L'eterea creatura indie-pop che è "Gemini" imbambola e stordisce così come le sue timide e solitarie 'Summer Holiday' e 'Chinatown' veri pezzi portanti dell'album. Tutto gocciola di sfuggenti rivisitazioni dreamy ('Live In Dreams', 'O, Lilac') in un coloratissimo revival a metà strada fra i dolori febbrili dei Radio Dept e quelli jangle-pop dei The Pain Of Being Pure At Heart. A volte sembre di giocare a nascondino con i New Order più spensierati ('Bored Games'), a volte con i più estasiati Cure ('Gemini') in un vorticoso girotondo di abbaglianti riverberi elettro-pop ('The Witching Hour' e 'Our Composition Book').

Sogni e miraggi, ricordi e souvenir di un decennio anestetizzato dal tempo e mai del tutto dimenticato.
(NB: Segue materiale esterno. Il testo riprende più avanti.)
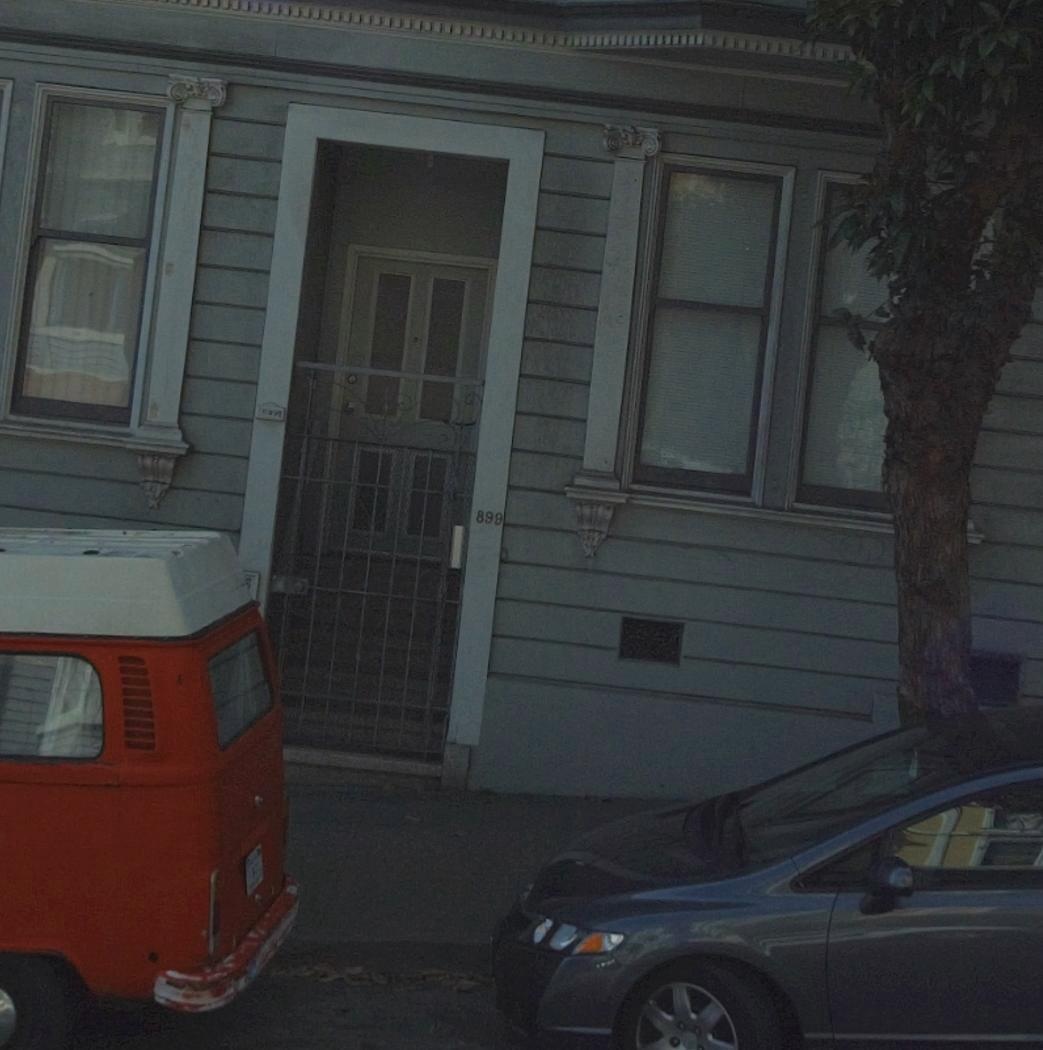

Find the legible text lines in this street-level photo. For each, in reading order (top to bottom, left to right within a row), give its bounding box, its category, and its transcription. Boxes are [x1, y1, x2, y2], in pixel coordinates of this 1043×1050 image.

Un'adolescenza cronica sotto strati di chitarre liquide ('My Angel Lonely') e malinconiche tastiere in chiaroscuro ('Drifter') annacquate da una filtratissima drum-machine e da un canto biascicato come una dolcissima e amara ninna nanna ovattata.

Con i suoi 45 minuti scarsi 'Gemini' è una piacevole distrazione che sa di bibita gassata, di bollicine, di sciroppo e di sigarette spente e io stasera ho sete e ho il peso di una nuvola, il colore di una bolla di sapone, l'odore dello zucchero a velo e non me ne importa niente se la glicemia si alza e se le difese si abbassano, se i miei pensieri ammiccano e le mie mani lo cercano. Stasera voglio solo perdermi in questo 'selvaggio niente' e non togliergli più gli occhi di dosso.